═══ Supplied records
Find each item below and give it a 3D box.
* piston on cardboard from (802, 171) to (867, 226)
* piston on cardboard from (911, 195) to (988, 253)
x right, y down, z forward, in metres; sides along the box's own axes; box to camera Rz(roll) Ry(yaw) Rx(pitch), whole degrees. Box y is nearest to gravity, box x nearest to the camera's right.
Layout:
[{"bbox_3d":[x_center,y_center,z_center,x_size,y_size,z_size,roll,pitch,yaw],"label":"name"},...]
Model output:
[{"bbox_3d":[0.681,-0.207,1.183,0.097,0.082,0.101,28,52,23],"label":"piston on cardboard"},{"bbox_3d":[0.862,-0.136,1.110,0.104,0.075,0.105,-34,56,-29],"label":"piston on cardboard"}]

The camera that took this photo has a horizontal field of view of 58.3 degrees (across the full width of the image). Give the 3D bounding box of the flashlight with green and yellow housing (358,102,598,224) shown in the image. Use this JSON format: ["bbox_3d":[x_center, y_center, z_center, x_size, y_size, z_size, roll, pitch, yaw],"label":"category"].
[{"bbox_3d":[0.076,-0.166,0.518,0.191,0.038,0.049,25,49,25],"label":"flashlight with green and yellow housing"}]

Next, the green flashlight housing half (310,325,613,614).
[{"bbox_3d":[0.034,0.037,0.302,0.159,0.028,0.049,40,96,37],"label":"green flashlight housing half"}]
══════
═══ Supplied records
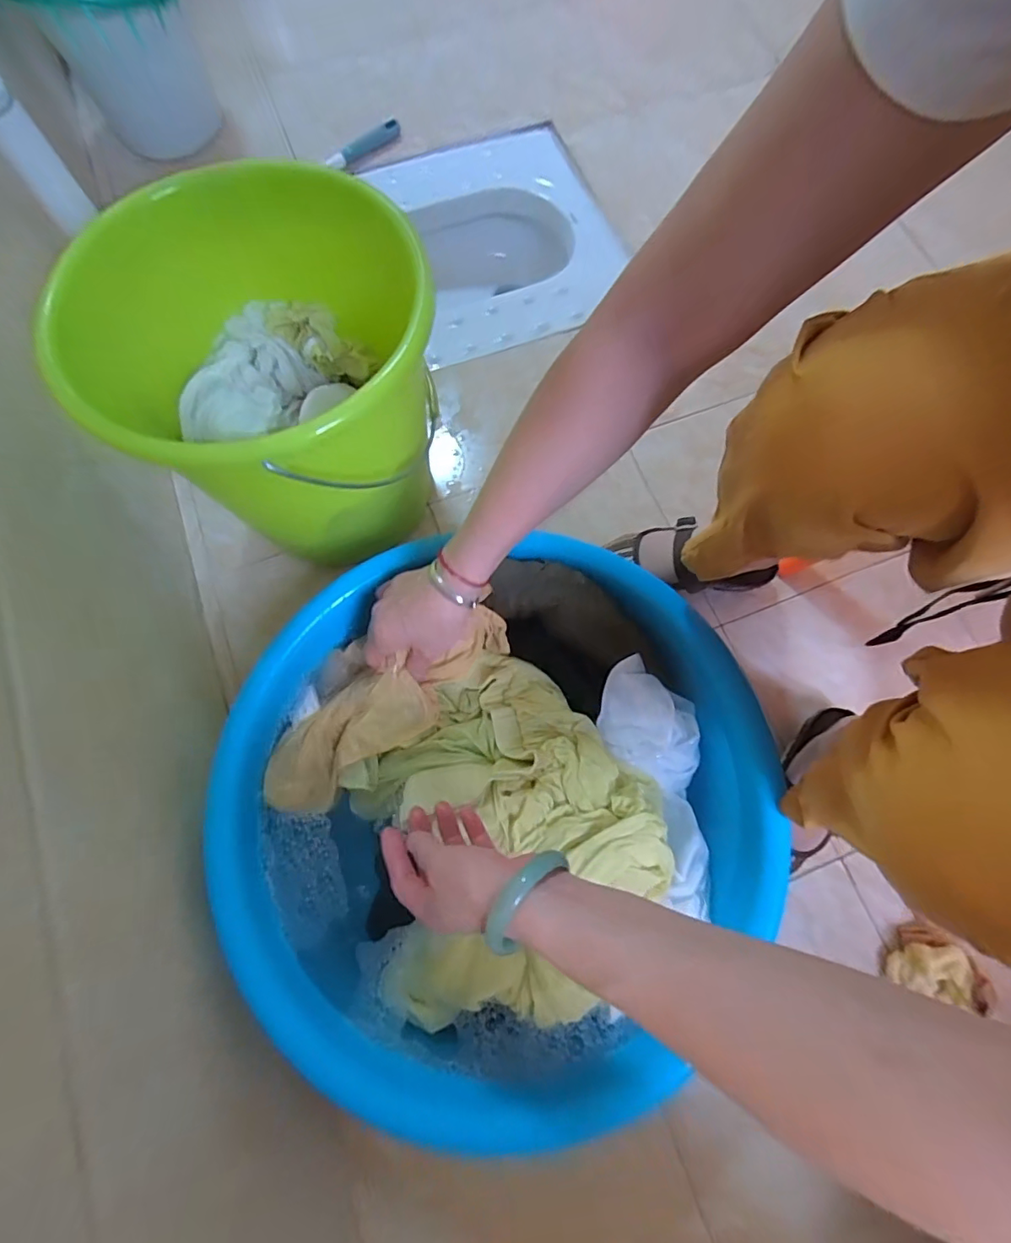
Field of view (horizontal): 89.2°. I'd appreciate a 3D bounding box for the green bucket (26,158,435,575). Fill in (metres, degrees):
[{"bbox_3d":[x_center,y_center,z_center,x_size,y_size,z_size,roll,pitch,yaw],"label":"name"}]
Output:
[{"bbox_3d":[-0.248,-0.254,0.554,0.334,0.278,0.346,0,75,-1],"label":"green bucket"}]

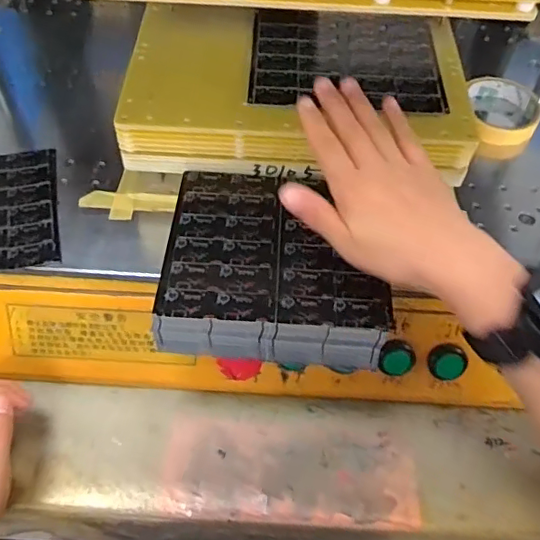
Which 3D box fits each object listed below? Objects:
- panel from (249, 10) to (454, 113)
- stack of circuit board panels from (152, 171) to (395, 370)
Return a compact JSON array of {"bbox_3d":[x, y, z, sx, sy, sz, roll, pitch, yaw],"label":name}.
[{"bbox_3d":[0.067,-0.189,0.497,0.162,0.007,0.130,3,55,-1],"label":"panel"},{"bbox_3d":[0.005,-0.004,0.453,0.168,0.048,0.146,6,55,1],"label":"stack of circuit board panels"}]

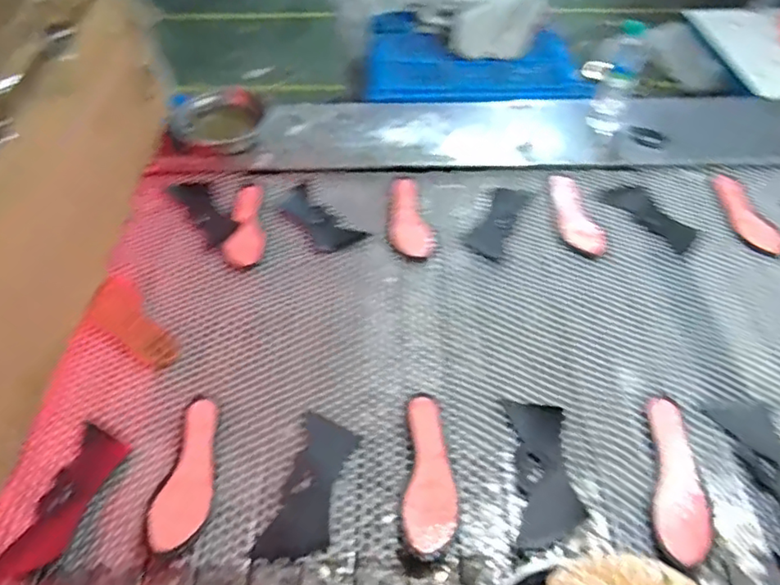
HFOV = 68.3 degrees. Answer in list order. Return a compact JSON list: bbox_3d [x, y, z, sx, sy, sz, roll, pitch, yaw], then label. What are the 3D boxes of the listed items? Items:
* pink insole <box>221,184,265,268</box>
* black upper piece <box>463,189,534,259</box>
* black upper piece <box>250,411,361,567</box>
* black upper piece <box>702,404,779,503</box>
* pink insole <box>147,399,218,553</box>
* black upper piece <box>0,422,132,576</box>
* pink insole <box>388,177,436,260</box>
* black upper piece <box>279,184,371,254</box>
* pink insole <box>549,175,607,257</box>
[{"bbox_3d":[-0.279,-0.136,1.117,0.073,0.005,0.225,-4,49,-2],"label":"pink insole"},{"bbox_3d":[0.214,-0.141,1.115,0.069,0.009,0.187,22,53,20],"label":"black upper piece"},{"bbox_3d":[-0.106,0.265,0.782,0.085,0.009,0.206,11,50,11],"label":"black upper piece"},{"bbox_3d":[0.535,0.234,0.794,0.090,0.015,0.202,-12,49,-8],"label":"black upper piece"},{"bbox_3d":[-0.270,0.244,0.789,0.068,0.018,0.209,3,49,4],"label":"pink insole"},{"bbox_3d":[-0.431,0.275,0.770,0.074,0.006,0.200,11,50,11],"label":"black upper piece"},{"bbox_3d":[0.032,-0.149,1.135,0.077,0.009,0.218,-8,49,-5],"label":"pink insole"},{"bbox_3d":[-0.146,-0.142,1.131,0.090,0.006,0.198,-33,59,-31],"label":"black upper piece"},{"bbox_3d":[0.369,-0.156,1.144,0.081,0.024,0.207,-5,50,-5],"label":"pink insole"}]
══════
═══ Supplied records
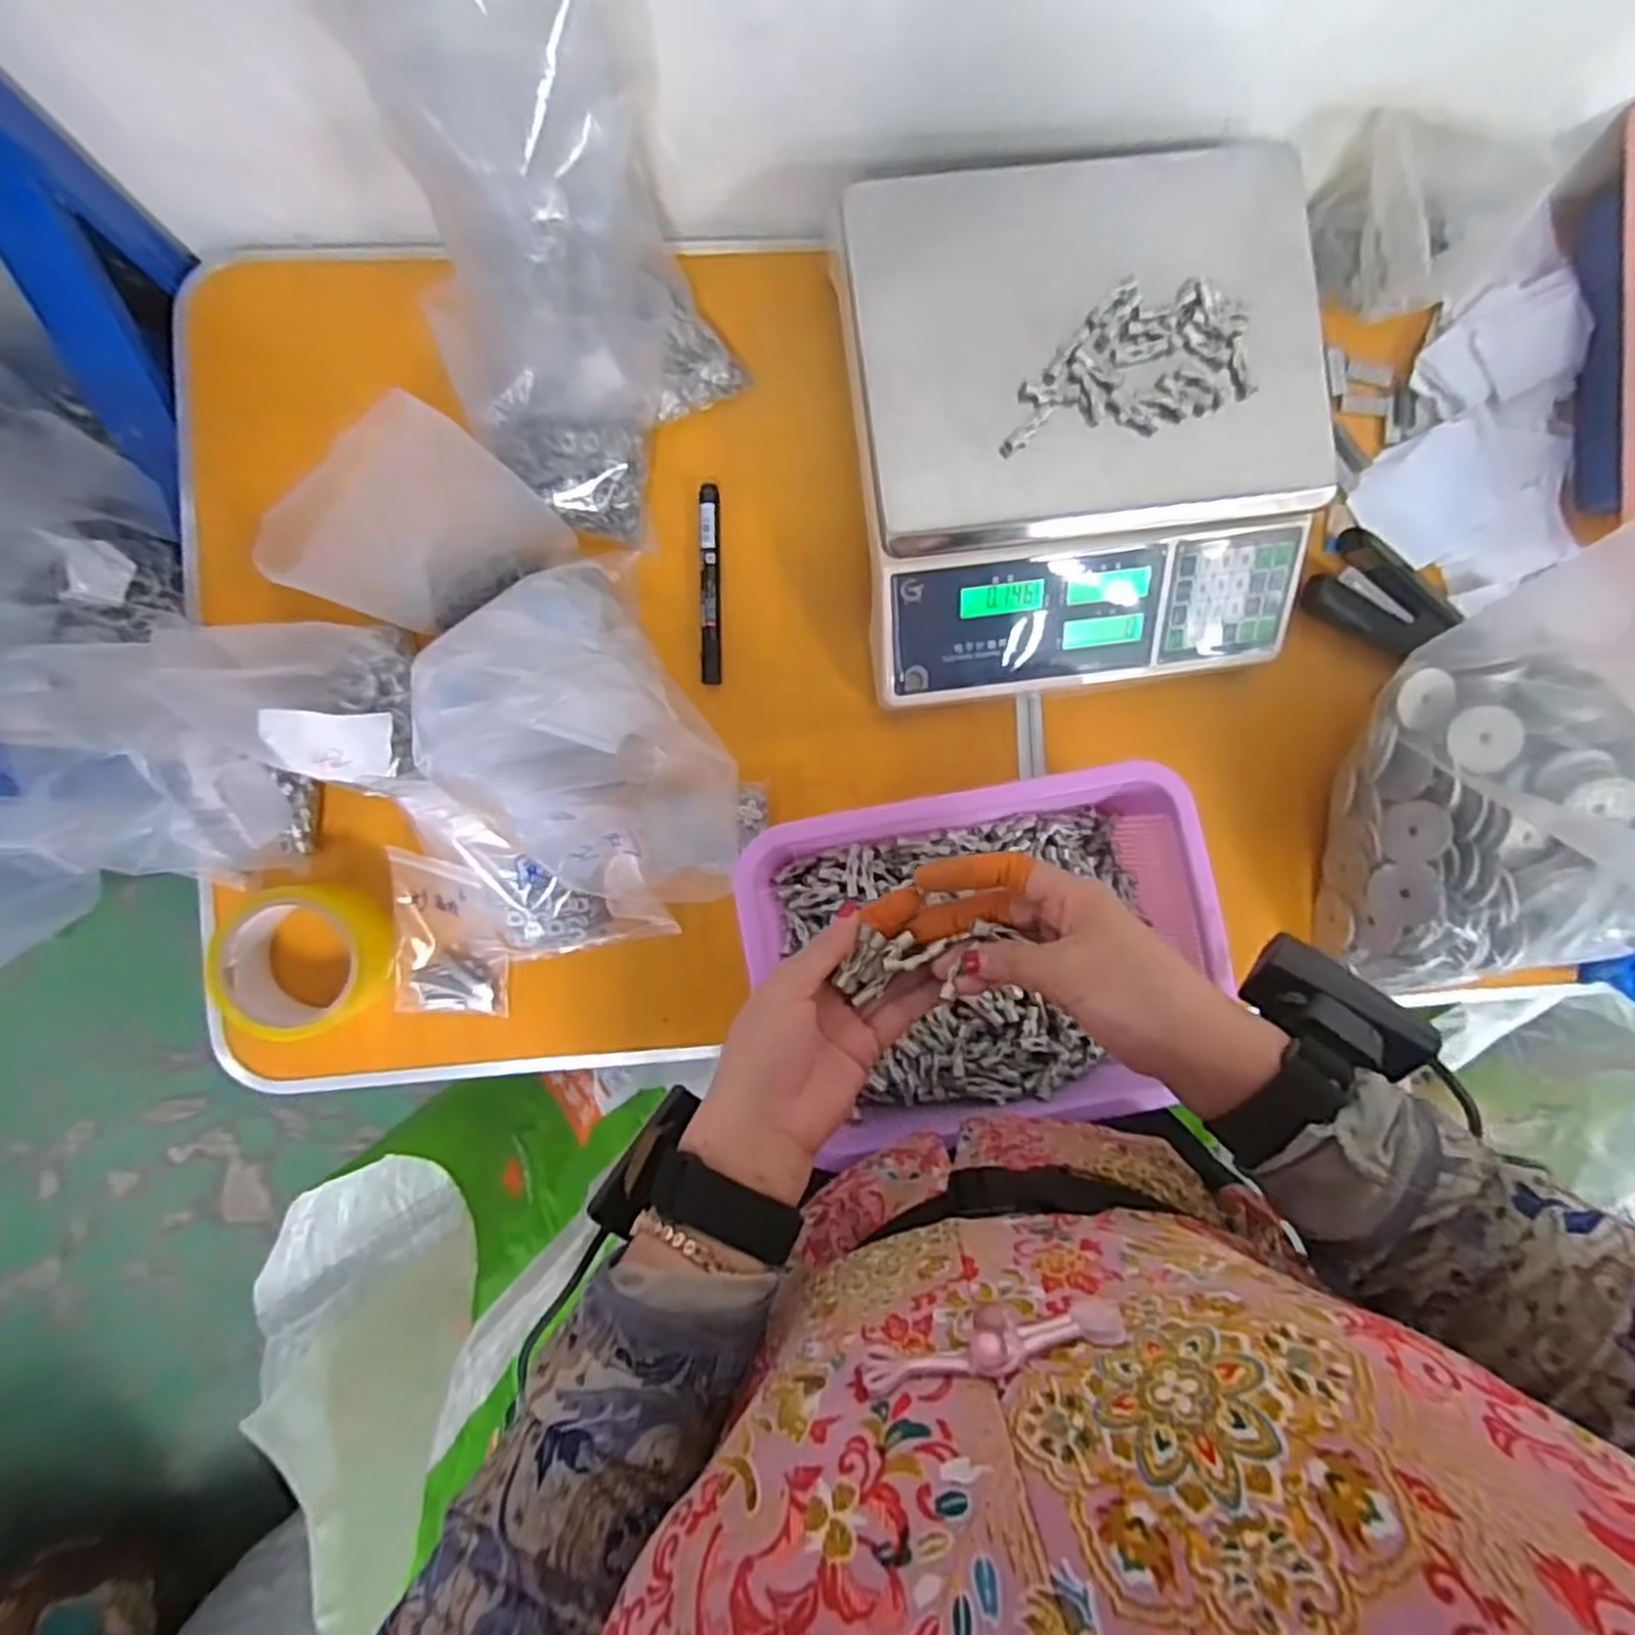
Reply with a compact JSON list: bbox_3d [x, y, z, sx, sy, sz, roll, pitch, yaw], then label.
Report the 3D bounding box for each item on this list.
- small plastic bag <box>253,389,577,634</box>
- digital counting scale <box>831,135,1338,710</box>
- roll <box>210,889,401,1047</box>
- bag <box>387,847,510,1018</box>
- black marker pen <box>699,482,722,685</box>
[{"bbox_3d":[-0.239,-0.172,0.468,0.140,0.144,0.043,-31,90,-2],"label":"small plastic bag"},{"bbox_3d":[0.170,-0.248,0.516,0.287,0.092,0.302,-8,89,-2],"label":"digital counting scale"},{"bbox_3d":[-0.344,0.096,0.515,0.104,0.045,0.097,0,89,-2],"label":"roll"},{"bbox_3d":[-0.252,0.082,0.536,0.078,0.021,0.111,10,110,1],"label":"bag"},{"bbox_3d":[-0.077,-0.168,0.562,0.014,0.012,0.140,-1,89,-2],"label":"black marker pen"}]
══════
Search the records line by line for the word "from" and copy every line where it appears.

* piston on cardboard from (802, 171) to (867, 226)
* piston on cardboard from (911, 195) to (988, 253)
- panel from (249, 10) to (454, 113)
- stack of circuit board panels from (152, 171) to (395, 370)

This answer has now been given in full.